R the number of significant digits leads to unexpected results of inequality using eval and parse text

97 Views Asked by At

I am working on boolean rules related to terminal node assignment for CART-like trees related to my work (http://web.ccs.miami.edu/~hishwaran/ishwaran.html)

I have noticed problematic behavior in evaluating inequalities of character strings using eval and parse of text. The issue has to do with how R evaluates the internal representation of a number.
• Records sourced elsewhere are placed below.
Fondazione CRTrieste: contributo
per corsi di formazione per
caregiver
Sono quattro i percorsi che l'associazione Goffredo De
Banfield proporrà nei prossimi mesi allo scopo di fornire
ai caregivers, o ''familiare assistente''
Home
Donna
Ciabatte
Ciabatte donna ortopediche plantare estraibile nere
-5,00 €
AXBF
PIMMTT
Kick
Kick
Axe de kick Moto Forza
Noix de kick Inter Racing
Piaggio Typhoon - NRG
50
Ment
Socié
Here's an example involving the number pi. I want to check if a vector (which I call x) is less than or equal to pi.

> pi
> [1] 3.141593
> rule = paste0("x <= ", pi)
> rule
> [1] "x <= 3.14159265358979"

This rule checks whether the object x is less than pi where pi is represented to 14 digits. Now I will assign x to the values 1,2,3 and pi

> x = c(1,2,3,pi)

Here's what x is up to 15 digits

> print(x, digits=15)
> [1] 1.00000000000000 2.00000000000000 3.00000000000000 3.14159265358979

Now let's evaluate this

> eval(parse(text = rule))
> [1] TRUE TRUE TRUE FALSE

Whooaaaaa, it looks like pi is not less than or equal to pi. Right?
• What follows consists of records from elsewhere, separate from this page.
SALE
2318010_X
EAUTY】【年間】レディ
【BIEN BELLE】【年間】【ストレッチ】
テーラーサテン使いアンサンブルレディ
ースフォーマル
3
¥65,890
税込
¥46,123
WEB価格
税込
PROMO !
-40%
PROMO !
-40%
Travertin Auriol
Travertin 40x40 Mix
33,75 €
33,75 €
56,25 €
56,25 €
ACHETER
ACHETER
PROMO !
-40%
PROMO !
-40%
But now if I hard-code x to pi to 14 digits, it works:

> x = c(1,2,3,3.14159265358979)
> eval(parse(text = rule)) [1] TRUE TRUE TRUE TRUE

Obviously in the first case, the internal representation for pi has many digits and so when R evaluates the expression, it is greater than the float representation and it returns FALSE. In the second case it compares two floats, so the result is true.
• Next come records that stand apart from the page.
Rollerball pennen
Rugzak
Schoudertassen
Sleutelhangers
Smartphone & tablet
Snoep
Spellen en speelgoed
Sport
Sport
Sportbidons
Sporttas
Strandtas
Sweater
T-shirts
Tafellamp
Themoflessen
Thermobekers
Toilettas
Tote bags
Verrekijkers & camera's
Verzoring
However, how to avoid this happening? I really need the first evaluation to come back true because I am automating this process for rule based inference and I cannot hard code a value (here this being pi) each time.

One solution I use is to add a small tolerance value.

> tol = sqrt(.Machine$double.eps)
> rule = paste0("x <= ", pi + tol)
> x = c(1,2,3,pi)
> eval(parse(text = rule))
> [1] TRUE TRUE TRUE TRUE

However, this seems like an ugly solution.

Any comments and suggestions are greatly appreciated!

1

There are 1 best solutions below

3
On

You could just go via the pi name or via a function instead, to prevent pi from getting stringified (which is your first problem here)


rule  <-  "x <= pi"
x  <-  c(1,2,3,pi)

eval(parse(text = rule)) ## All TRUE

## another way might be to throw stuff you need uneval'ed into a function or a block:

my_pi <- function() {
    pi
}

rule  <-  "x <= my_pi()"
eval(parse(text = rule)) ## All TRUE


You still will suffer from the usual floating point issues, but imprecise stringification won't be your problem anymore.

Here's why your approach didn't work:


> print( pi, digits=20 )
[1] 3.141592653589793116
> print( eval(parse(text=pi)), digits=20 )
[1] 3.1415926535897900074

The stringified pi is less than R's pi by a good margin.

The paste manual says it uses as.character to convert numbers to strings. Which in turn says it's using 15 significant digits which is what you are observing.